--- Try it ---
Reproduce every line of the material below, but drop the pictures.

--- Exercise inputs ---
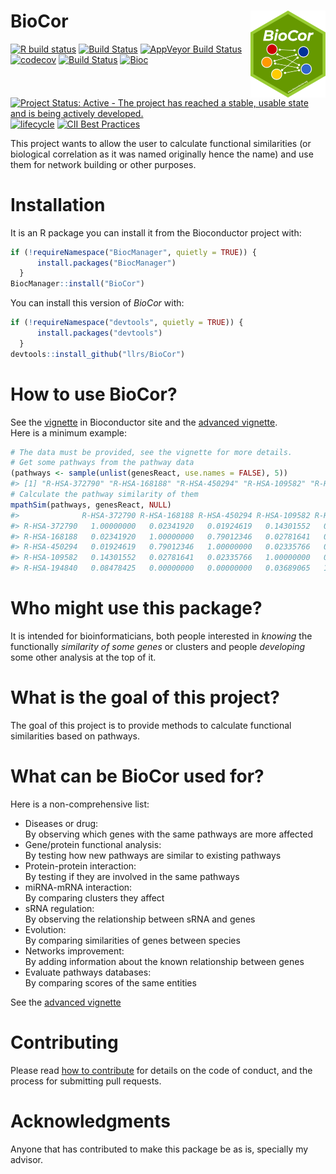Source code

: 
<!-- README.md is generated from README.Rmd. Please edit that file -->

# BioCor <img src='man/figures/logo.png' align="right" height="138.5" />

<!-- badges: start -->

[![R build
status](https://github.com/llrs/BioCor/workflows/R-CMD-check/badge.svg)](https://github.com/llrs/BioCor/actions)
[![Build
Status](https://travis-ci.org/llrs/BioCor.svg?branch=master)](https://travis-ci.org/llrs/BioCor)
[![AppVeyor Build
Status](https://ci.appveyor.com/api/projects/status/github//llrs/BioCor?branch=master&svg=true)](https://ci.appveyor.com/projects/llrs/BioCor)
[![codecov](https://codecov.io/gh/llrs/BioCor/branch/master/graph/badge.svg)](https://codecov.io/gh/llrs/BioCor/)
[![Build
Status](https://www.bioconductor.org/shields/build/devel/bioc/BioCor.svg)](https://bioconductor.org/checkResults/devel/bioc-LATEST/BioCor/)
[![Bioc](https://www.bioconductor.org/shields/years-in-bioc/BioCor.svg)](https://www.bioconductor.org/packages/devel/bioc/html/BioCor.html#since)
[![Project Status: Active - The project has reached a stable, usable
state and is being actively
developed.](https://www.repostatus.org/badges/latest/active.svg)](https://www.repostatus.org/#active)
[![lifecycle](https://img.shields.io/badge/lifecycle-stable-brightgreen.svg)](https://www.tidyverse.org/lifecycle/#stable)
[![CII Best
Practices](https://bestpractices.coreinfrastructure.org/projects/1913/badge)](https://bestpractices.coreinfrastructure.org/projects/1913)
<!-- badges: end -->

This project wants to allow the user to calculate functional
similarities (or biological correlation as it was named originally hence
the name) and use them for network building or other purposes.

# Installation

It is an R package you can install it from the Bioconductor project
with:

``` r
if (!requireNamespace("BiocManager", quietly = TRUE)) {
      install.packages("BiocManager")
  }
BiocManager::install("BioCor")
```

You can install this version of *BioCor* with:

``` r
if (!requireNamespace("devtools", quietly = TRUE)) {
      install.packages("devtools")
  }
devtools::install_github("llrs/BioCor")
```

# How to use BioCor?

See the
[vignette](https://bioconductor.org/packages/release/bioc/vignettes/BioCor/inst/doc/BioCor_1_basics.html)
in Bioconductor site and the [advanced
vignette](https://bioconductor.org/packages/release/bioc/vignettes/BioCor/inst/doc/BioCor_2_advanced.html).  
Here is a minimum example:

``` r
# The data must be provided, see the vignette for more details.
# Get some pathways from the pathway data
(pathways <- sample(unlist(genesReact, use.names = FALSE), 5))
#> [1] "R-HSA-372790" "R-HSA-168188" "R-HSA-450294" "R-HSA-109582" "R-HSA-194840"
# Calculate the pathway similarity of them
mpathSim(pathways, genesReact, NULL)
#>              R-HSA-372790 R-HSA-168188 R-HSA-450294 R-HSA-109582 R-HSA-194840
#> R-HSA-372790   1.00000000   0.02341920   0.01924619   0.14301552   0.08478425
#> R-HSA-168188   0.02341920   1.00000000   0.79012346   0.02781641   0.00000000
#> R-HSA-450294   0.01924619   0.79012346   1.00000000   0.02335766   0.00000000
#> R-HSA-109582   0.14301552   0.02781641   0.02335766   1.00000000   0.03689065
#> R-HSA-194840   0.08478425   0.00000000   0.00000000   0.03689065   1.00000000
```

# Who might use this package?

It is intended for bioinformaticians, both people interested in
*knowing* the functionally *similarity of some genes* or clusters and
people *developing* some other analysis at the top of it.

# What is the goal of this project?

The goal of this project is to provide methods to calculate functional
similarities based on pathways.

# What can be BioCor used for?

Here is a non-comprehensive list:

  - Diseases or drug:  
    By observing which genes with the same pathways are more affected
  - Gene/protein functional analysis:  
    By testing how new pathways are similar to existing pathways
  - Protein-protein interaction:  
    By testing if they are involved in the same pathways
  - miRNA-mRNA interaction:  
    By comparing clusters they affect
  - sRNA regulation:  
    By observing the relationship between sRNA and genes
  - Evolution:  
    By comparing similarities of genes between species
  - Networks improvement:  
    By adding information about the known relationship between genes
  - Evaluate pathways databases:  
    By comparing scores of the same entities

See the [advanced
vignette](https://bioconductor.org/packages/release/bioc/vignettes/BioCor/inst/doc/BioCor_2_advanced.html)

# Contributing

Please read [how to contribute](.github/CONTRIBUTING.md) for details on
the code of conduct, and the process for submitting pull requests.

# Acknowledgments

Anyone that has contributed to make this package be as is, specially my
advisor.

--- Solution for this problem ---
Source code

: 
<!-- README.md is generated from README.Rmd. Please edit that file -->

# BioCor <img src='man/figures/logo.png' align="right" height="138.5" />

<!-- badges: start -->

[![R build
status](https://github.com/llrs/BioCor/workflows/R-CMD-check/badge.svg)](https://github.com/llrs/BioCor/actions)
[![Build
Status](https://travis-ci.org/llrs/BioCor.svg?branch=master)](https://travis-ci.org/llrs/BioCor)
[![AppVeyor Build
Status](https://ci.appveyor.com/api/projects/status/github//llrs/BioCor?branch=master&svg=true)](https://ci.appveyor.com/projects/llrs/BioCor)
[![codecov](https://codecov.io/gh/llrs/BioCor/branch/master/graph/badge.svg)](https://codecov.io/gh/llrs/BioCor/)
[![Build
Status](https://www.bioconductor.org/shields/build/devel/bioc/BioCor.svg)](https://bioconductor.org/checkResults/devel/bioc-LATEST/BioCor/)
[![Bioc](https://www.bioconductor.org/shields/years-in-bioc/BioCor.svg)](https://www.bioconductor.org/packages/devel/bioc/html/BioCor.html#since)
[![Project Status: Active - The project has reached a stable, usable
state and is being actively
developed.](https://www.repostatus.org/badges/latest/active.svg)](https://www.repostatus.org/#active)
[![lifecycle](https://img.shields.io/badge/lifecycle-stable-brightgreen.svg)](https://www.tidyverse.org/lifecycle/#stable)
[![CII Best
Practices](https://bestpractices.coreinfrastructure.org/projects/1913/badge)](https://bestpractices.coreinfrastructure.org/projects/1913)
<!-- badges: end -->

This project wants to allow the user to calculate functional
similarities (or biological correlation as it was named originally hence
the name) and use them for network building or other purposes.

# Installation

It is an R package you can install it from the Bioconductor project
with:

``` r
if (!requireNamespace("BiocManager", quietly = TRUE)) {
      install.packages("BiocManager")
  }
BiocManager::install("BioCor")
```

You can install this version of *BioCor* with:

``` r
if (!requireNamespace("devtools", quietly = TRUE)) {
      install.packages("devtools")
  }
devtools::install_github("llrs/BioCor")
```

# How to use BioCor?

See the
[vignette](https://bioconductor.org/packages/release/bioc/vignettes/BioCor/inst/doc/BioCor_1_basics.html)
in Bioconductor site and the [advanced
vignette](https://bioconductor.org/packages/release/bioc/vignettes/BioCor/inst/doc/BioCor_2_advanced.html).  
Here is a minimum example:

``` r
# The data must be provided, see the vignette for more details.
# Get some pathways from the pathway data
(pathways <- sample(unlist(genesReact, use.names = FALSE), 5))
#> [1] "R-HSA-372790" "R-HSA-168188" "R-HSA-450294" "R-HSA-109582" "R-HSA-194840"
# Calculate the pathway similarity of them
mpathSim(pathways, genesReact, NULL)
#>              R-HSA-372790 R-HSA-168188 R-HSA-450294 R-HSA-109582 R-HSA-194840
#> R-HSA-372790   1.00000000   0.02341920   0.01924619   0.14301552   0.08478425
#> R-HSA-168188   0.02341920   1.00000000   0.79012346   0.02781641   0.00000000
#> R-HSA-450294   0.01924619   0.79012346   1.00000000   0.02335766   0.00000000
#> R-HSA-109582   0.14301552   0.02781641   0.02335766   1.00000000   0.03689065
#> R-HSA-194840   0.08478425   0.00000000   0.00000000   0.03689065   1.00000000
```

# Who might use this package?

It is intended for bioinformaticians, both people interested in
*knowing* the functionally *similarity of some genes* or clusters and
people *developing* some other analysis at the top of it.

# What is the goal of this project?

The goal of this project is to provide methods to calculate functional
similarities based on pathways.

# What can be BioCor used for?

Here is a non-comprehensive list:

  - Diseases or drug:  
    By observing which genes with the same pathways are more affected
  - Gene/protein functional analysis:  
    By testing how new pathways are similar to existing pathways
  - Protein-protein interaction:  
    By testing if they are involved in the same pathways
  - miRNA-mRNA interaction:  
    By comparing clusters they affect
  - sRNA regulation:  
    By observing the relationship between sRNA and genes
  - Evolution:  
    By comparing similarities of genes between species
  - Networks improvement:  
    By adding information about the known relationship between genes
  - Evaluate pathways databases:  
    By comparing scores of the same entities

See the [advanced
vignette](https://bioconductor.org/packages/release/bioc/vignettes/BioCor/inst/doc/BioCor_2_advanced.html)

# Contributing

Please read [how to contribute](.github/CONTRIBUTING.md) for details on
the code of conduct, and the process for submitting pull requests.

# Acknowledgments

Anyone that has contributed to make this package be as is, specially my
advisor.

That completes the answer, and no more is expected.